▶ EXCERPT:
+++
‘Bridgerton’ Is An Intoxicating Romantic Fantasy Dressed Up Like A Period Piece

Dearest reader, the time has come to consider “Bridgerton,” a Shondaland/Netflix original series adapted from Julia Quinn’s beloved Regency romance series.

The novels feature the heart-throbbing, bodice-ripping high society adventures of the eight children of the Bridgerton family and their match-minded mama, Violet. We begin with Daphne (Phoebe Dynevor), the eldest daughter (they are named in alphabetical order, making her the fourth child), as she enters the marriage market and seeks a titled husband. But unlike most maidens on the circuit, she has a romantic for a mother ― Violet loved her husband, the late Viscount Bridgerton, passionately ― and Daphne has always been encouraged to marry for love. And, OK, yes, also money and status. Why not all three? And this, dear reader, is where Season 1 of “Bridgerton” opens.

Shonda Rhimes’ first Netflix Original has all of the markings of a modern dramatic hit: High-stakes intrigue, cheeky one-liners, plenty of titillation (sans the pesky male gaze) and compelling central characters. It just happens to be set in Regency-era England.

HuffPost reporters Claire Fallon, Erin E. Evans and Emma Gray binged the full eight-episode series ahead of its Christmas premiere, and broke down all of the scandalous gossip ― and cute butts ― at the center of “Bridgerton.”

The Bottom Line

“Bridgerton” has all of the signature Shondaland drama coupled with Regency-era romance. It’s a delightful, visually stunning, bingeable series perfect for holiday viewing and beyond. 

First Impressions

Claire Fallon: As the resident Regency romance buff here at HuffPost Culture, naturally I have a long-standing affection for the Bridgerton family and was eager for this series to finally arrive. I’m ready for the film and TV industries to give me what I find in the romance section of my local indie bookstore: all the wit, sensuality and historical escapism without the gore such bawdy period pieces usually come packaged with on-screen. Erin, Emma, what were you both hoping for or expecting from this series, and what were your first impressions?
+++
[Saved entries]
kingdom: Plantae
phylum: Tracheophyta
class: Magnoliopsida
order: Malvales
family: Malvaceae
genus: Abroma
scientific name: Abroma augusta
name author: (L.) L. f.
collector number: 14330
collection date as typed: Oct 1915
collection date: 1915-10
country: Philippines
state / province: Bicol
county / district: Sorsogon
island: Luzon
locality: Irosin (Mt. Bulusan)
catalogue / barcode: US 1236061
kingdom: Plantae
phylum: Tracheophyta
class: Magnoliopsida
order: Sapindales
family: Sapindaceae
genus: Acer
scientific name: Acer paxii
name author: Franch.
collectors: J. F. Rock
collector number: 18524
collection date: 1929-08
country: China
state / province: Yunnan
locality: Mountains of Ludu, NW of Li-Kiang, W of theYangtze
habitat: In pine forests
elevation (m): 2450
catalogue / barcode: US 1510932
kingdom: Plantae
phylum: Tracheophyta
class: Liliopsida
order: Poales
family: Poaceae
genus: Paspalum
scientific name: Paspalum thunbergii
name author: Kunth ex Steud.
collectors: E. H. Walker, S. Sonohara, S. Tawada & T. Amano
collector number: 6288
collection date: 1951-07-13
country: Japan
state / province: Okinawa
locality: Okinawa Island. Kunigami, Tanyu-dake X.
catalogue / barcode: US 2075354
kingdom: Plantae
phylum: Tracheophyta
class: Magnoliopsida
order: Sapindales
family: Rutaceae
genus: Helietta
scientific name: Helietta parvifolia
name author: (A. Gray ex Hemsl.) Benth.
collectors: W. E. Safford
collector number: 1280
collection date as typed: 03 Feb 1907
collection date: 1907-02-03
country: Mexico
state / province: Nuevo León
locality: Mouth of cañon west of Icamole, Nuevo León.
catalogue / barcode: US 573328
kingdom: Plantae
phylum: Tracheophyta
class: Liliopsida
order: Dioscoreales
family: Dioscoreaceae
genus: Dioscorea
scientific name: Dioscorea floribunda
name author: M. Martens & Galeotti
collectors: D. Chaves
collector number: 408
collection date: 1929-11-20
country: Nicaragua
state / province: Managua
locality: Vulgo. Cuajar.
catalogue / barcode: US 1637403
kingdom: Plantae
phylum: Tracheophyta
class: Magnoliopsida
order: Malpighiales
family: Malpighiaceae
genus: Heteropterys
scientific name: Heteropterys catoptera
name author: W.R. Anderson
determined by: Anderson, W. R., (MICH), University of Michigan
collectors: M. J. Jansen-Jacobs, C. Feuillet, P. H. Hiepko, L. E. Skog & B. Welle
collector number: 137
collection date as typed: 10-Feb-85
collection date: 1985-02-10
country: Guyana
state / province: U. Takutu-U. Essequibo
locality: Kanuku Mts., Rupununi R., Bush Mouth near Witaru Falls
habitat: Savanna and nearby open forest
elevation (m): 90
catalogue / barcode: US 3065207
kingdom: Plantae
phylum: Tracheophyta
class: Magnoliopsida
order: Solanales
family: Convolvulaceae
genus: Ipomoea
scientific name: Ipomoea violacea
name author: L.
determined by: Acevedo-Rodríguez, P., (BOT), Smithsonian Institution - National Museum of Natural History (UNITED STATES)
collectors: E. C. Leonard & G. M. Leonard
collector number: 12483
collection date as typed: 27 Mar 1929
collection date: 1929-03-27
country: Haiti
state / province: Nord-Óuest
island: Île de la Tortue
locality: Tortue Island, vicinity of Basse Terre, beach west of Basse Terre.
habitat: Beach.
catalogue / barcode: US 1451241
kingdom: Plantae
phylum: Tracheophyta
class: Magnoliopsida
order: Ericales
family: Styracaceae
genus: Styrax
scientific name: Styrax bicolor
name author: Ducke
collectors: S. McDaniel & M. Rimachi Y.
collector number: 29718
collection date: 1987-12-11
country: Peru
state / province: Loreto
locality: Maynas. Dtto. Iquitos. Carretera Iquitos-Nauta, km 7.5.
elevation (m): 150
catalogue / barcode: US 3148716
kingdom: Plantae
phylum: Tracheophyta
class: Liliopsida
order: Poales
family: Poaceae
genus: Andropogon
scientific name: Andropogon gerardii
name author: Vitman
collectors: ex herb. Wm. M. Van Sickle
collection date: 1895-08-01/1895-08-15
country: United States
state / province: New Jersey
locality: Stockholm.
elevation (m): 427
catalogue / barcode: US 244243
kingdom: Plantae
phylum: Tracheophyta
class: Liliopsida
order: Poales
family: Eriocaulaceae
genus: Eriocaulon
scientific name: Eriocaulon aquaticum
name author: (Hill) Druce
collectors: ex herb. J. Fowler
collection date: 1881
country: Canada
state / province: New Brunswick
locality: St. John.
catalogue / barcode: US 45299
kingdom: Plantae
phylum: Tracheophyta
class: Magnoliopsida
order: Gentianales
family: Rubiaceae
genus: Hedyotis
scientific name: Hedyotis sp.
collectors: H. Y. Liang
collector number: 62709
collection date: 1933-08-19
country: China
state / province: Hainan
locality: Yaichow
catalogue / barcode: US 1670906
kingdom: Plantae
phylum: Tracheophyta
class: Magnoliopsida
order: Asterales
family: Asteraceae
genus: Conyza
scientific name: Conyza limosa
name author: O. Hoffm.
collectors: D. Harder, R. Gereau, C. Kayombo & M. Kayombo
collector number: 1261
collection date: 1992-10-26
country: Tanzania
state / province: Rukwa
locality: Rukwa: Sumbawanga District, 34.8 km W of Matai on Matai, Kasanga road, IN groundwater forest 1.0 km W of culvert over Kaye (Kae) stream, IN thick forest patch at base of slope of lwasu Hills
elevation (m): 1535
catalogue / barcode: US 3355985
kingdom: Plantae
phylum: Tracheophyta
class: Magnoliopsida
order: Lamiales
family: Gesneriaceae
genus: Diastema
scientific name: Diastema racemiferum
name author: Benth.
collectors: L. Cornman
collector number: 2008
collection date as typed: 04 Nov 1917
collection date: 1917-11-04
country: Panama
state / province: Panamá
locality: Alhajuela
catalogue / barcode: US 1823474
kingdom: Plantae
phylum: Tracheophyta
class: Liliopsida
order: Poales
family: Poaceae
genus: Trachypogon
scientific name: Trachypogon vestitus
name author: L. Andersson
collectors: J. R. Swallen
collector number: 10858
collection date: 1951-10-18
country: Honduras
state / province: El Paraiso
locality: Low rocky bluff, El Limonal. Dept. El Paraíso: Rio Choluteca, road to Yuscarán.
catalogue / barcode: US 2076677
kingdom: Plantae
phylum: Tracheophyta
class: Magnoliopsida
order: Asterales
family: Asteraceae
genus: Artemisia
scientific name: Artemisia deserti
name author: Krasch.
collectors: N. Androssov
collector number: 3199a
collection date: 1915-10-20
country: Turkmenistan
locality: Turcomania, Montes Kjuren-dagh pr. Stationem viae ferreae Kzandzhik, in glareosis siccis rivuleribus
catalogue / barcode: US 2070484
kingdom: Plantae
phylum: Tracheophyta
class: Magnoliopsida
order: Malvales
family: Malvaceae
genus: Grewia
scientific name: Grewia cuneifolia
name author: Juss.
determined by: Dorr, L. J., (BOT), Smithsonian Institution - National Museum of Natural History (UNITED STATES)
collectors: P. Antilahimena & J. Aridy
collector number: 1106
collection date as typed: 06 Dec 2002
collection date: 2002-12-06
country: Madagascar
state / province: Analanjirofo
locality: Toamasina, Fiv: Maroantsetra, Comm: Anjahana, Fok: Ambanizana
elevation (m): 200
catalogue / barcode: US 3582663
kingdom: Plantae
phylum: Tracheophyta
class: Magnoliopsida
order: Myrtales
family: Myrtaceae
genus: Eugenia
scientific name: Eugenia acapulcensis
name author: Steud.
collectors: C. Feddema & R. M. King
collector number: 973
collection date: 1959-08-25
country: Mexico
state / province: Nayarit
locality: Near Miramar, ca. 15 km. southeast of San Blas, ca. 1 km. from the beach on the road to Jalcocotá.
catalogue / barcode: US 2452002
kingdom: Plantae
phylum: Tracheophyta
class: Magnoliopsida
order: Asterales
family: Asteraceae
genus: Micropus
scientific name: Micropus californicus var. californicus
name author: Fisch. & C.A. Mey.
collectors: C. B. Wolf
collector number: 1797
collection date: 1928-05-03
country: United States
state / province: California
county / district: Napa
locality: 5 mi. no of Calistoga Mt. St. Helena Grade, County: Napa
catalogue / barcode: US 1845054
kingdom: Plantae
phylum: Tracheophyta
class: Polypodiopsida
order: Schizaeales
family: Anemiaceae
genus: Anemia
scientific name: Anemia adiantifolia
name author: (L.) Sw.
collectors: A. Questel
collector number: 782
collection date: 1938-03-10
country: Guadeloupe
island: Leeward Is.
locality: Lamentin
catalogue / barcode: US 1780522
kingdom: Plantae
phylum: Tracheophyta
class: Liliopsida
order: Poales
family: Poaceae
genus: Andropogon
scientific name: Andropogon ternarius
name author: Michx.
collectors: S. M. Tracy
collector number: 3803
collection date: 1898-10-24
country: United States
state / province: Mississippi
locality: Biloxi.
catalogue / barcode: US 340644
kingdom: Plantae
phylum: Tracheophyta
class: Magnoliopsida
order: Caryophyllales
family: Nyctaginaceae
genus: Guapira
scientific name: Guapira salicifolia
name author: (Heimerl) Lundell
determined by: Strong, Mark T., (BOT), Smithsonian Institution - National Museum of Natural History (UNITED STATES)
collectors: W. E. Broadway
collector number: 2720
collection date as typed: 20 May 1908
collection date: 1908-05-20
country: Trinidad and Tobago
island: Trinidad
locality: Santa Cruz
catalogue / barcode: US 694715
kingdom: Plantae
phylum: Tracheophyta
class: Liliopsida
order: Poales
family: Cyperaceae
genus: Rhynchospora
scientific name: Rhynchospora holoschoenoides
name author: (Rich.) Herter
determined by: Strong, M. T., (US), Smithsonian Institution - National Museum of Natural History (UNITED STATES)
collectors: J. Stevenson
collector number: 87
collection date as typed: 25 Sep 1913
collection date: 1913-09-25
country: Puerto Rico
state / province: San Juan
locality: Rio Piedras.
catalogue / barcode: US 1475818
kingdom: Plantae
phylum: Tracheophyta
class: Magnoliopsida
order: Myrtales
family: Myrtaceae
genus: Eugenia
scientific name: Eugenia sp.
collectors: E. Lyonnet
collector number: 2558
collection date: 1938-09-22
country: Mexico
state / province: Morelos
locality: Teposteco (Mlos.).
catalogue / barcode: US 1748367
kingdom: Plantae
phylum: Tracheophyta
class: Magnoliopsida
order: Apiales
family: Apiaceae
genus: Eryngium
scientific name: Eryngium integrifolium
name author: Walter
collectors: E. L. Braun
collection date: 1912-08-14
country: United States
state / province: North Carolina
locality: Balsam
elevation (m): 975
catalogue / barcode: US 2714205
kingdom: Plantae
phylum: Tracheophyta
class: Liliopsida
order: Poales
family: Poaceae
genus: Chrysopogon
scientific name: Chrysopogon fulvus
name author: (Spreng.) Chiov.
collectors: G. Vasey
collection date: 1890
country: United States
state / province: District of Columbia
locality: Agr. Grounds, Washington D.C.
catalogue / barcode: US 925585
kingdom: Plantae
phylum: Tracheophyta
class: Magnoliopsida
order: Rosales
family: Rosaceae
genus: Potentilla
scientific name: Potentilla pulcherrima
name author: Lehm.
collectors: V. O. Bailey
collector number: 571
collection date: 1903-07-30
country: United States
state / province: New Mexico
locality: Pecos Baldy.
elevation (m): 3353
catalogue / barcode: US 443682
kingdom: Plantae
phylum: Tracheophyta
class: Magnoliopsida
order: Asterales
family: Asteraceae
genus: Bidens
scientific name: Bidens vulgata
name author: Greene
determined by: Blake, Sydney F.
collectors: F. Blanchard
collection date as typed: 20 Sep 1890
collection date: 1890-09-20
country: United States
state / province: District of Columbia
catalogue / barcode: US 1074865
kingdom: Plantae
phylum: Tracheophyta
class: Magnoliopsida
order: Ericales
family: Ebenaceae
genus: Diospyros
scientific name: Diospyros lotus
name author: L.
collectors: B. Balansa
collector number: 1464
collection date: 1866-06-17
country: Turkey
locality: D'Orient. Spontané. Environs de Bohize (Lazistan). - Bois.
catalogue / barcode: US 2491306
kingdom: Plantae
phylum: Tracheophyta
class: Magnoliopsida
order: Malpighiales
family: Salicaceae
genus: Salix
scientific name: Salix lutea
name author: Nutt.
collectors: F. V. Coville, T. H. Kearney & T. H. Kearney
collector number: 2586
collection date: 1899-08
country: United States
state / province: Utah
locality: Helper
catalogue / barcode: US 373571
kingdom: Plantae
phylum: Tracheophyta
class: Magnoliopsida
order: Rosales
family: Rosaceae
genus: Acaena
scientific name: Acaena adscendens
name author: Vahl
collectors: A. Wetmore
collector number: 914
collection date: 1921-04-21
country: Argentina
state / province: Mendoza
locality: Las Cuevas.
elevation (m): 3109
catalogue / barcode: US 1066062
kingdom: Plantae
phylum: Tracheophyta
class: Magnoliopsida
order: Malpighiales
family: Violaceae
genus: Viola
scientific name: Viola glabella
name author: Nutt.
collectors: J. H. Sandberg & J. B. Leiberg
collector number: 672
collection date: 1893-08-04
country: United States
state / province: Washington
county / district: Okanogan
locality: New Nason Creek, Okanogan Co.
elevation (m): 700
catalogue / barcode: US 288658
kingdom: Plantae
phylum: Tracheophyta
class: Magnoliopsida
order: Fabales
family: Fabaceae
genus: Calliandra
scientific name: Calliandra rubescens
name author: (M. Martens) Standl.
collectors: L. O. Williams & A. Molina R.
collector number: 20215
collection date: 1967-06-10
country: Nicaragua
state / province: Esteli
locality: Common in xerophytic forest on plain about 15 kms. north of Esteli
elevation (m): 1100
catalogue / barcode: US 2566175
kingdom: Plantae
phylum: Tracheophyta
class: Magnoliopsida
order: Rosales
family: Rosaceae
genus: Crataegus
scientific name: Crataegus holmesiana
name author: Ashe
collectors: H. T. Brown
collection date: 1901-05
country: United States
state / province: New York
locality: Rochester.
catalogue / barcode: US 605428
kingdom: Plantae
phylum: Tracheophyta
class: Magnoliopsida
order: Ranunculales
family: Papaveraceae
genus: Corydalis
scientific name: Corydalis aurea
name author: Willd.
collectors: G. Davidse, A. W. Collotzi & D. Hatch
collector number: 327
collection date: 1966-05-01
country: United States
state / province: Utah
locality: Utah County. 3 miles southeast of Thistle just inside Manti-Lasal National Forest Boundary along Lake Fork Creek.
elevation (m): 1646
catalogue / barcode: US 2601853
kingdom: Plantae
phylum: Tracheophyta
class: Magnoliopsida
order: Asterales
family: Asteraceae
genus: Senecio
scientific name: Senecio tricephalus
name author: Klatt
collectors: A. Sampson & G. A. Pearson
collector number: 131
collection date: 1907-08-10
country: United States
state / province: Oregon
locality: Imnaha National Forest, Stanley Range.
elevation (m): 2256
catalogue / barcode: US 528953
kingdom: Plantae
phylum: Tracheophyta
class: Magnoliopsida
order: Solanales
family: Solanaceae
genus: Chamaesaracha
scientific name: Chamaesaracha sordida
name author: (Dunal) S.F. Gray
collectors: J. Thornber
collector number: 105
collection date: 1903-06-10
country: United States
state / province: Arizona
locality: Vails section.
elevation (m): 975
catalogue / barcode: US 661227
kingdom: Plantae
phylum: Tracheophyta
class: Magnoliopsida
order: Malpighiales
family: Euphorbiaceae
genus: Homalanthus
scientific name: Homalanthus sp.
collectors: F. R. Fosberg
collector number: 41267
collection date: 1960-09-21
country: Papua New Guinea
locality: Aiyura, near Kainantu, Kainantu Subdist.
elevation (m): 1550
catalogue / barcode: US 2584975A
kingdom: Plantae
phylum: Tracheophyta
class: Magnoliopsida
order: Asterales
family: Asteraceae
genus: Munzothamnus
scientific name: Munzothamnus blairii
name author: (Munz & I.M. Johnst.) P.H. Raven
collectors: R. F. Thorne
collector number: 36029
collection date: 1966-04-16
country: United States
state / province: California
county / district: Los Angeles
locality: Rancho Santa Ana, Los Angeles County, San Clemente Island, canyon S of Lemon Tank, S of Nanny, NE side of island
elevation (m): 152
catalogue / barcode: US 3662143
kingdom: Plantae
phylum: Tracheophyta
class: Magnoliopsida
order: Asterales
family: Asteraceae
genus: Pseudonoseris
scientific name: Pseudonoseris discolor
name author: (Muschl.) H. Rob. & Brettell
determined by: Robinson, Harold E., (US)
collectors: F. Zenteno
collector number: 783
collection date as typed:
+++
▶ INSTRUCTIONS TO FOLLOW: In the Bridgerton review, how many episodes did the HuffPost reporters binge ahead of the Christmas premiere?

▶ SOLUTION TO THE PROBLEM: They binged all eight episodes of the series.